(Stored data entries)
^^^^^^^^^^^^^^^^

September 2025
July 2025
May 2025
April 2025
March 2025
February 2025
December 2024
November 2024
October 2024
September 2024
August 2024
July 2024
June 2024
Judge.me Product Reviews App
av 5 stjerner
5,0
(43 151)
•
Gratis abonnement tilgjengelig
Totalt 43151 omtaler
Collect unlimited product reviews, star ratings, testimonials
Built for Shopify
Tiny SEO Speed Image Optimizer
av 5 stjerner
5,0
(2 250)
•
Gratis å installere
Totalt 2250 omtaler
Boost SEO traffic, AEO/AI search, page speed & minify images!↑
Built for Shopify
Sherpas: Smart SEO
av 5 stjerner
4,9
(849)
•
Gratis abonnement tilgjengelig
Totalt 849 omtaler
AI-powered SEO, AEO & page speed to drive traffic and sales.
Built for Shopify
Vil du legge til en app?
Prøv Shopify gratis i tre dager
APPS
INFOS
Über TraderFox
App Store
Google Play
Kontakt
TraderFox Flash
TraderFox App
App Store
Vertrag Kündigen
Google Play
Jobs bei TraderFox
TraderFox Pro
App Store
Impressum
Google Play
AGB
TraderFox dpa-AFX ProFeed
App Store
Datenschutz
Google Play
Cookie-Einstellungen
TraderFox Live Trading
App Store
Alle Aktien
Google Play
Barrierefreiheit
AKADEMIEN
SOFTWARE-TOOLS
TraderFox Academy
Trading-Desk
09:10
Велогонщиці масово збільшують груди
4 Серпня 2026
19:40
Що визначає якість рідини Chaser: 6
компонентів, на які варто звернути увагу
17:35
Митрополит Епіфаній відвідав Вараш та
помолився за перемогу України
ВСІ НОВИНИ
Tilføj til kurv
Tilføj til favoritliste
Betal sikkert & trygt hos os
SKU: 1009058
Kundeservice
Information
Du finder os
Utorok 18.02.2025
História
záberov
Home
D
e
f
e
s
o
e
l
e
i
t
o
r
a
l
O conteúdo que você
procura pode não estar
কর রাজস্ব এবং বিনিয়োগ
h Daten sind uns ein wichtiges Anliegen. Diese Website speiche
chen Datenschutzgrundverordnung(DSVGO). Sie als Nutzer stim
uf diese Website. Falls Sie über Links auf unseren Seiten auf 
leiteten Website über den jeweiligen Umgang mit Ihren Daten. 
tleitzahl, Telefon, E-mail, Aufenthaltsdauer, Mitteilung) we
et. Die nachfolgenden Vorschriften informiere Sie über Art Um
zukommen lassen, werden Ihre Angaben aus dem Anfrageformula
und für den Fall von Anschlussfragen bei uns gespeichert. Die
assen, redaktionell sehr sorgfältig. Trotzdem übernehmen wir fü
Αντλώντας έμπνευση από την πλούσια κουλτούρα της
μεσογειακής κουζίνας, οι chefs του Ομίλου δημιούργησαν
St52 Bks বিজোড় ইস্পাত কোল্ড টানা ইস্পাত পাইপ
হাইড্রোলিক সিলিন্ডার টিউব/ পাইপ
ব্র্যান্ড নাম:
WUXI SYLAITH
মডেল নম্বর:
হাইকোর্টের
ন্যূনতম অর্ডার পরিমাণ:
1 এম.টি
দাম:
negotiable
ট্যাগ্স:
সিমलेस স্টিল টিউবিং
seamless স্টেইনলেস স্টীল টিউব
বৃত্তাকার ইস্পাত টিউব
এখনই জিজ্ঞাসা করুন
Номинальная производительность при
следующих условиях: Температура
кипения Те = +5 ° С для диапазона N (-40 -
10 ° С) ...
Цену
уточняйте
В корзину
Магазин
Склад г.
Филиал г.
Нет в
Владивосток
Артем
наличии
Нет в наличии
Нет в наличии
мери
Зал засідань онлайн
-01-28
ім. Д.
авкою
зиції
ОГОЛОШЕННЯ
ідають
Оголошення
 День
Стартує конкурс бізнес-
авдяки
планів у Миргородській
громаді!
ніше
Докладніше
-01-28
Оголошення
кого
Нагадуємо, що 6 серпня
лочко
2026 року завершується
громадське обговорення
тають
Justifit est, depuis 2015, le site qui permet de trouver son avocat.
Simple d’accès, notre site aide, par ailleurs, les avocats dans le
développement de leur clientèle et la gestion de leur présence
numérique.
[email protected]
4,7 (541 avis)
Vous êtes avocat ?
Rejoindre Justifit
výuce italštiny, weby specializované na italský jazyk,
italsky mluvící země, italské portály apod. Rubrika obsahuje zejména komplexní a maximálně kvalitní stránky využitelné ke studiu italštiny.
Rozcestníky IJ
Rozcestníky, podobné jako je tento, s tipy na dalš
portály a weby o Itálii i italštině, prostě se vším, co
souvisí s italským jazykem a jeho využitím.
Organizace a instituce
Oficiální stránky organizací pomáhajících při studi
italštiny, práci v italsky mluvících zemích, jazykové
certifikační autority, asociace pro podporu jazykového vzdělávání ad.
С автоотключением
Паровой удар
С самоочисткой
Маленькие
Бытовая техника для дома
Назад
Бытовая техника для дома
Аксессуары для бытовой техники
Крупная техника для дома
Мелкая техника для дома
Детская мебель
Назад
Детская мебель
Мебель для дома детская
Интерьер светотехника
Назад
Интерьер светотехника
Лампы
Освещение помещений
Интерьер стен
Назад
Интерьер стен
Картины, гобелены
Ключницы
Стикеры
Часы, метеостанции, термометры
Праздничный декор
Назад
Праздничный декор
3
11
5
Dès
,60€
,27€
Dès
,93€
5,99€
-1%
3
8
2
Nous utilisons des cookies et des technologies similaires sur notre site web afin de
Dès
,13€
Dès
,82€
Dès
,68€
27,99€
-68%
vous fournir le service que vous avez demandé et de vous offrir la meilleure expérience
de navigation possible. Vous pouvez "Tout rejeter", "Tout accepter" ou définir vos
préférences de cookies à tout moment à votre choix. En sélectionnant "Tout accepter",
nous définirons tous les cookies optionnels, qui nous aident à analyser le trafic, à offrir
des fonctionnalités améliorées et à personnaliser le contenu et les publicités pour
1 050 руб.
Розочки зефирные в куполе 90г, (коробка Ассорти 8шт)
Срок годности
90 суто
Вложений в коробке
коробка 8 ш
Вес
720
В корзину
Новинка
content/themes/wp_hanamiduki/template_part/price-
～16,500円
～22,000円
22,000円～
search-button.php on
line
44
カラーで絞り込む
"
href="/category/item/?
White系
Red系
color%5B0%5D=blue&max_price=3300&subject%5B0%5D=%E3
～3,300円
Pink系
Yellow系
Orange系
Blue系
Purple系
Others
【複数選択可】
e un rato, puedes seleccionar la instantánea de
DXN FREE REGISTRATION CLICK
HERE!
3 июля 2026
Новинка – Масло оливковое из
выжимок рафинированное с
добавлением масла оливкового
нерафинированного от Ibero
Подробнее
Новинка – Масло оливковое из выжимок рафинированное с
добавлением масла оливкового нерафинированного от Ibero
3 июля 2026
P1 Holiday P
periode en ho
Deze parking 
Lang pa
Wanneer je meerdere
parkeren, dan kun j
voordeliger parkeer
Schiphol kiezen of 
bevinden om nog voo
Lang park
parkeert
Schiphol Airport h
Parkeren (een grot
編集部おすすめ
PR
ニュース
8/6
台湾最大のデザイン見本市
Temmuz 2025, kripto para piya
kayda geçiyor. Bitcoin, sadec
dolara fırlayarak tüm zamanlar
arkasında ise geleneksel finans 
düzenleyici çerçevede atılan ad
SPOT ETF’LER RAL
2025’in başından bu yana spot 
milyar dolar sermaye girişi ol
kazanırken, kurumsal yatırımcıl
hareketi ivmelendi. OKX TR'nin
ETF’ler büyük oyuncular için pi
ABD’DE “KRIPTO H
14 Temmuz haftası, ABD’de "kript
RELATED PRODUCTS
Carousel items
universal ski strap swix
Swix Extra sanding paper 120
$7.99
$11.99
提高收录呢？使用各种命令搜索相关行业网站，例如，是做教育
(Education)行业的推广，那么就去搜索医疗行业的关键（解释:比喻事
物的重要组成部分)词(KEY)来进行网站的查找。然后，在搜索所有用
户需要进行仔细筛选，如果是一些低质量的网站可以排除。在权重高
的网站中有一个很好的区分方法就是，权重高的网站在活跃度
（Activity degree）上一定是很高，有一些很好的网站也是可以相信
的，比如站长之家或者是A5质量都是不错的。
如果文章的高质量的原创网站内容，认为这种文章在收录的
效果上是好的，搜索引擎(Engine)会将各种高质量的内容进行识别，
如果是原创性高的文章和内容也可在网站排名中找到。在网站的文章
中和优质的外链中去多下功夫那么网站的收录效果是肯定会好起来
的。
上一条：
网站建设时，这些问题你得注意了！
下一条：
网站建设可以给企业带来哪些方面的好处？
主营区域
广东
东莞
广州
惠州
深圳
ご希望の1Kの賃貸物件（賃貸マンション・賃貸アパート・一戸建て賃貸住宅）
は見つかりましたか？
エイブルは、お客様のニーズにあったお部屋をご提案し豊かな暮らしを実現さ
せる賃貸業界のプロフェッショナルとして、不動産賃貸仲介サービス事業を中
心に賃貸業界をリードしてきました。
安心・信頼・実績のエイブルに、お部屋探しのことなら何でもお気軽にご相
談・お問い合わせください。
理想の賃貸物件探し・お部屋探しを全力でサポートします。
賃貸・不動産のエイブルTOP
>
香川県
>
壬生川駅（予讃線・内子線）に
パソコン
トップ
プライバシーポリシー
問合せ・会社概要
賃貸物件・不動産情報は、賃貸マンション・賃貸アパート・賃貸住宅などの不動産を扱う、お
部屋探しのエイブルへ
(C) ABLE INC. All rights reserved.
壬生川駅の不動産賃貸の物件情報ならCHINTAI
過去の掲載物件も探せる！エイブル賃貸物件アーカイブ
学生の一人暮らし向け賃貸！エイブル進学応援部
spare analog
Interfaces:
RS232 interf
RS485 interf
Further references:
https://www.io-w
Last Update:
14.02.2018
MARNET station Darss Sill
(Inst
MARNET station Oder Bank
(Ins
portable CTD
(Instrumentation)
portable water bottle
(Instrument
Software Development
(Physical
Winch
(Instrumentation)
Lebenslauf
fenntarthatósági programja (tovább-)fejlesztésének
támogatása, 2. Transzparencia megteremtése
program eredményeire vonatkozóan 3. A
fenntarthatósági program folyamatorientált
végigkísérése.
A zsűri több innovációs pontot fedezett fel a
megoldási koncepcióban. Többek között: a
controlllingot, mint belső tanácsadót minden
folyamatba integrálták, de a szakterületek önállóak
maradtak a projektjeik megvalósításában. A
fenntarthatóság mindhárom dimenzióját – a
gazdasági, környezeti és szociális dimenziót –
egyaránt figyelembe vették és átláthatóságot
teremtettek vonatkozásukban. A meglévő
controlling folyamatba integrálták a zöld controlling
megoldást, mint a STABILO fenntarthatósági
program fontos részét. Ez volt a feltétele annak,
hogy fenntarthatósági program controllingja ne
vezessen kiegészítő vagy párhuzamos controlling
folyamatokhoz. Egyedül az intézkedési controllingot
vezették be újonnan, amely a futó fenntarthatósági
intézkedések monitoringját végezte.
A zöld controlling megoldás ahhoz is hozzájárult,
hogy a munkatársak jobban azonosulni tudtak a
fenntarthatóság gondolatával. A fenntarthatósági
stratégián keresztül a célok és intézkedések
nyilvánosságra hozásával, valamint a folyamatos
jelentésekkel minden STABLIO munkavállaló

^^^^^^^^^^^^^^^^

▶ _Your instructions_:
Output the lines from the start of the entries through the line containing "Велогонщиці масово збільшують груди", both included, as a Markdown table with two columns, n for the row number and Line for the line itself. Leave out blank lines.

▶ _Result of the task_:
| n | Line |
|---|---|
| 1 | September 2025 |
| 2 | July 2025 |
| 3 | May 2025 |
| 4 | April 2025 |
| 5 | March 2025 |
| 6 | February 2025 |
| 7 | December 2024 |
| 8 | November 2024 |
| 9 | October 2024 |
| 10 | September 2024 |
| 11 | August 2024 |
| 12 | July 2024 |
| 13 | June 2024 |
| 14 | Judge.me Product Reviews App |
| 15 | av 5 stjerner |
| 16 | 5,0 |
| 17 | (43 151) |
| 18 | • |
| 19 | Gratis abonnement tilgjengelig |
| 20 | Totalt 43151 omtaler |
| 21 | Collect unlimited product reviews, star ratings, testimonials |
| 22 | Built for Shopify |
| 23 | Tiny SEO Speed Image Optimizer |
| 24 | av 5 stjerner |
| 25 | 5,0 |
| 26 | (2 250) |
| 27 | • |
| 28 | Gratis å installere |
| 29 | Totalt 2250 omtaler |
| 30 | Boost SEO traffic, AEO/AI search, page speed & minify images!↑ |
| 31 | Built for Shopify |
| 32 | Sherpas: Smart SEO |
| 33 | av 5 stjerner |
| 34 | 4,9 |
| 35 | (849) |
| 36 | • |
| 37 | Gratis abonnement tilgjengelig |
| 38 | Totalt 849 omtaler |
| 39 | AI-powered SEO, AEO & page speed to drive traffic and sales. |
| 40 | Built for Shopify |
| 41 | Vil du legge til en app? |
| 42 | Prøv Shopify gratis i tre dager |
| 43 | APPS |
| 44 | INFOS |
| 45 | Über TraderFox |
| 46 | App Store |
| 47 | Google Play |
| 48 | Kontakt |
| 49 | TraderFox Flash |
| 50 | TraderFox App |
| 51 | App Store |
| 52 | Vertrag Kündigen |
| 53 | Google Play |
| 54 | Jobs bei TraderFox |
| 55 | TraderFox Pro |
| 56 | App Store |
| 57 | Impressum |
| 58 | Google Play |
| 59 | AGB |
| 60 | TraderFox dpa-AFX ProFeed |
| 61 | App Store |
| 62 | Datenschutz |
| 63 | Google Play |
| 64 | Cookie-Einstellungen |
| 65 | TraderFox Live Trading |
| 66 | App Store |
| 67 | Alle Aktien |
| 68 | Google Play |
| 69 | Barrierefreiheit |
| 70 | AKADEMIEN |
| 71 | SOFTWARE-TOOLS |
| 72 | TraderFox Academy |
| 73 | Trading-Desk |
| 74 | 09:10 |
| 75 | Велогонщиці масово збільшують груди |